Frankreich: Bei dem erneuten Brand in einer baufälligen Einwanderer-Unterkunft in Paris sind in der Nacht auf den 30. August 2005 jüngsten Angaben zufolge mindestens sieben Menschen ums Leben gekommen. Drei Menschen wurden verletzt, wie die Behörden heute mitteilten.
Zuvor war die Zahl der Toten mit zwei angegeben worden. Das Feuer war gestern am späten Abend aus noch ungeklärter Ursache in einem Gebäude im östlichen Pariser Stadtviertel Marais ausgebrochen.
Erst in der Nacht zum Freitag vergangener Woche waren bei einem Brand in einem von Afrikanern bewohnten Einwanderer-Wohnhaus im Pariser Südosten 17 Menschen getötet worden, darunter 14 Kinder.

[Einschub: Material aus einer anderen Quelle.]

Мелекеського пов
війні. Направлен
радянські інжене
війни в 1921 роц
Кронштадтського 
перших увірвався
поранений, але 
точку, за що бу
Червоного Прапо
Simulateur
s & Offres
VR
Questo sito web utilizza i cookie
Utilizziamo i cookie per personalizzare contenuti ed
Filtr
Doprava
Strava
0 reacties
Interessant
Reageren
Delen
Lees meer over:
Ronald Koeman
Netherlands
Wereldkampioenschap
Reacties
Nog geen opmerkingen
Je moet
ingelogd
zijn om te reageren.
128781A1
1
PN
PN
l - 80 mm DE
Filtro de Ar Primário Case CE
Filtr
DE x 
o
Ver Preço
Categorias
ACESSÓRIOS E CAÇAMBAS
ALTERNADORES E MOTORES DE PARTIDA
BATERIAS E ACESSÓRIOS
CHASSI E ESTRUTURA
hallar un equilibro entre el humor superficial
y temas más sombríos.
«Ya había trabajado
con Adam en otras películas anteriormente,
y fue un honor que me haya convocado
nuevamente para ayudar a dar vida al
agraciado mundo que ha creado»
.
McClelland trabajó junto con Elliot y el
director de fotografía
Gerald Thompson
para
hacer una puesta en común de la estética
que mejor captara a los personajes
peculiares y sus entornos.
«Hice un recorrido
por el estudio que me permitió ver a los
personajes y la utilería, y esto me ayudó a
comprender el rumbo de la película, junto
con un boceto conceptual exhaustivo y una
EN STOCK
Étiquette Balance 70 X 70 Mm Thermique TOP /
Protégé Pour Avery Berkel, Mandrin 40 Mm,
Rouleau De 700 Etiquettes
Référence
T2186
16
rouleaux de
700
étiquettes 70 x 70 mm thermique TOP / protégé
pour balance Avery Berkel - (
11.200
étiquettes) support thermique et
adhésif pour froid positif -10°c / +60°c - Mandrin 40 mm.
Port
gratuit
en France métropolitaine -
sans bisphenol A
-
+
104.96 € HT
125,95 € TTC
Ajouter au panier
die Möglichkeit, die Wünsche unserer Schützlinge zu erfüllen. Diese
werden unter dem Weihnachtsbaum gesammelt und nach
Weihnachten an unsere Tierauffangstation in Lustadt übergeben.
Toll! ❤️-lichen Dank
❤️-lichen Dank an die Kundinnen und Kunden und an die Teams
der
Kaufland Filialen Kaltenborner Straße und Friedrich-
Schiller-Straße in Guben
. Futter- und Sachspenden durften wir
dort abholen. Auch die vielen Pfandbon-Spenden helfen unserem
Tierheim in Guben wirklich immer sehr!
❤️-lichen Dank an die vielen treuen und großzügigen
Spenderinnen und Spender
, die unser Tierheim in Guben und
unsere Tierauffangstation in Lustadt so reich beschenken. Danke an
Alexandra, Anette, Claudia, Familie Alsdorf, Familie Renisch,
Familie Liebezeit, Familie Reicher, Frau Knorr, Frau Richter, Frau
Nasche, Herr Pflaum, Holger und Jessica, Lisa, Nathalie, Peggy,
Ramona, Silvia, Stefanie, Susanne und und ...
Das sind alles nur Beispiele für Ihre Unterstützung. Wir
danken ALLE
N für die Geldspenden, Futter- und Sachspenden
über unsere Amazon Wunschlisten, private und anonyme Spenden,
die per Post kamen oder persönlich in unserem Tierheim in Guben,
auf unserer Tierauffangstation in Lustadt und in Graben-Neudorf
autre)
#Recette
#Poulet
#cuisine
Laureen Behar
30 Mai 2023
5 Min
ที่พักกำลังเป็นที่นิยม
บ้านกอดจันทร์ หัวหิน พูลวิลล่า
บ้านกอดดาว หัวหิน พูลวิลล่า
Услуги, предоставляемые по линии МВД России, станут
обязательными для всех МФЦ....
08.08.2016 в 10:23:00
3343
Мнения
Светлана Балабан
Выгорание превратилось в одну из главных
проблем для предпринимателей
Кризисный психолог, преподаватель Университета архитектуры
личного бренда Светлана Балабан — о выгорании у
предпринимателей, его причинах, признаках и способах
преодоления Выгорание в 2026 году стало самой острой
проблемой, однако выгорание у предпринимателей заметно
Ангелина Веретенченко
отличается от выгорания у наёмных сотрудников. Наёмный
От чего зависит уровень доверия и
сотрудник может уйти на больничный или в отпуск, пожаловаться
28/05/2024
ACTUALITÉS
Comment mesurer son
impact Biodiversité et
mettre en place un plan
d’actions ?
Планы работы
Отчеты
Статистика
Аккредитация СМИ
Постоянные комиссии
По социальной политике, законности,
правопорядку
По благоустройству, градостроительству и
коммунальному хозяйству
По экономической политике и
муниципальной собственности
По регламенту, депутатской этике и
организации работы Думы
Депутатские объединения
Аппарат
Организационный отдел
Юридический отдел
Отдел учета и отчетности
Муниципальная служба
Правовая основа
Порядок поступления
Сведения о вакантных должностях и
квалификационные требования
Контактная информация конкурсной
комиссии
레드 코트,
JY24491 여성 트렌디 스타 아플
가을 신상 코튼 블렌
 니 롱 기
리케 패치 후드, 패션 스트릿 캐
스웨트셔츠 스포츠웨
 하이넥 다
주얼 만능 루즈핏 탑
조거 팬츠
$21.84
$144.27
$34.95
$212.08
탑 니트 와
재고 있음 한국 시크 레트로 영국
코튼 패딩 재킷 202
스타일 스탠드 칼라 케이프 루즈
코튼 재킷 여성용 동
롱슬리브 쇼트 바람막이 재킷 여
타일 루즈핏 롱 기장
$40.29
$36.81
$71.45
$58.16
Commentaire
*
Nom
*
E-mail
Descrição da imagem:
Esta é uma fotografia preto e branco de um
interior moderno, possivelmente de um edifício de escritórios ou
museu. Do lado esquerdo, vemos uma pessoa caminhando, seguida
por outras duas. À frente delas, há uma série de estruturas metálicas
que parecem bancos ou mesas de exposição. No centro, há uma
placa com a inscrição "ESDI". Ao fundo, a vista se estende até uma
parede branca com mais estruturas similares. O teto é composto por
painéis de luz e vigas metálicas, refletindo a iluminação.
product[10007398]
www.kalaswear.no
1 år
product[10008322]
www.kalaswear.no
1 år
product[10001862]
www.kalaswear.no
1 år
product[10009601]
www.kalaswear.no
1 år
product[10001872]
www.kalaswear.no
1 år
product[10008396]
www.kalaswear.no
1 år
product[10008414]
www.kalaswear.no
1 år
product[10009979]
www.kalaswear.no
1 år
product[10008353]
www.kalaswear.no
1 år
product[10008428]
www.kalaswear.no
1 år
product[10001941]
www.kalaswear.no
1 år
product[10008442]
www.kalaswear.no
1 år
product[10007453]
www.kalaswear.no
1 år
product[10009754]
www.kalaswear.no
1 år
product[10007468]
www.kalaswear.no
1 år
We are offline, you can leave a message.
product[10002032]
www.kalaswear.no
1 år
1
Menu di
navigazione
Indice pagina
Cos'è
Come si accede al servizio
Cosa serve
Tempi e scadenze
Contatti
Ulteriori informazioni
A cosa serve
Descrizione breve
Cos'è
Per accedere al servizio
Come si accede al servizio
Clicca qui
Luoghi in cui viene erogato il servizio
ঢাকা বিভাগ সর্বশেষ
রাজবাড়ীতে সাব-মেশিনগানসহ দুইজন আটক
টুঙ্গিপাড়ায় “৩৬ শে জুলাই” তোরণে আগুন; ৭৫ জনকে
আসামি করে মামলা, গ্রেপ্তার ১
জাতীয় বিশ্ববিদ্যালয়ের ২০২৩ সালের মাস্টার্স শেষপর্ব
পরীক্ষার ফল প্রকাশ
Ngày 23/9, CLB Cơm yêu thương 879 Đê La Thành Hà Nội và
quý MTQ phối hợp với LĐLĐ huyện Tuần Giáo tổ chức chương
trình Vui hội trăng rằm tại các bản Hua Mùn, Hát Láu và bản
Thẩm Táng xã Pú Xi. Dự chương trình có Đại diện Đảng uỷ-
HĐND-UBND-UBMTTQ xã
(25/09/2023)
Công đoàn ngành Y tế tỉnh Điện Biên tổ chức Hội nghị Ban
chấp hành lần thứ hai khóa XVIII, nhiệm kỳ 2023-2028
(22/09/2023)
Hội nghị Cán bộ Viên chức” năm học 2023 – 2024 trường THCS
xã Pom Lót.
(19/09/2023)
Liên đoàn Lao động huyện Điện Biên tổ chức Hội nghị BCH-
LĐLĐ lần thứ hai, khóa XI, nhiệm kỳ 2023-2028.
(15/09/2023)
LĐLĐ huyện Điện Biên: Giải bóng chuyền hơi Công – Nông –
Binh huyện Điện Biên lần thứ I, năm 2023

Bericht der Züricher Zeitung:
Beim jüngsten Brand im dritten Arrondissement wurden 13 Menschen verletzt, zwei von ihnen schwer. Auch fünf Feuerwehrleute mussten behandelt werden. Das Gebäude mit fünf Stockwerken wurde von etwa 25 Familien bewohnt, wie der stellvertretende Pariser Bürgermeister Yves Contassot mitteilte. Etwa die Hälfte von ihnen kam illegal nach Frankreich. Das Viertel ist ein Zentrum für Einwanderer aus der Elfenbeinküste, einer ehemaligen französischen Kolonie.
Das Feuer brach aus unbekannter Ursache am Montagabend aus, vermutlich im ersten Stock. Etwa 130 Feuerwehrleute bekämpften die Flammen und retteten mehrere Bewohner. Zwei Männer sprangen aus dem Fenster, um der Feuersbrunst zu entkommen, und wurden schwer verletzt. Der Zustand des Hauses war den Behörden nach Angaben von Bezirksbürgermeister Pierre Aidenbaum als heruntergekommen und gefährlich bekannt.
Das Gebäude wurde von den Besitzern aufgegeben, danach zogen Hausbesetzer ein. Die Stadt kaufte das Haus vor sechs Monaten und begann vor einem Monat, nach Ersatzunterkünften für die Bewohner zu suchen. Elisabeth Fèvre, eine Nachbarin, sagte, die Bewohner hätten «erbärmlich gehaust» und sich ihr Wasser aus einem Hahn auf der Strasse holen müssen.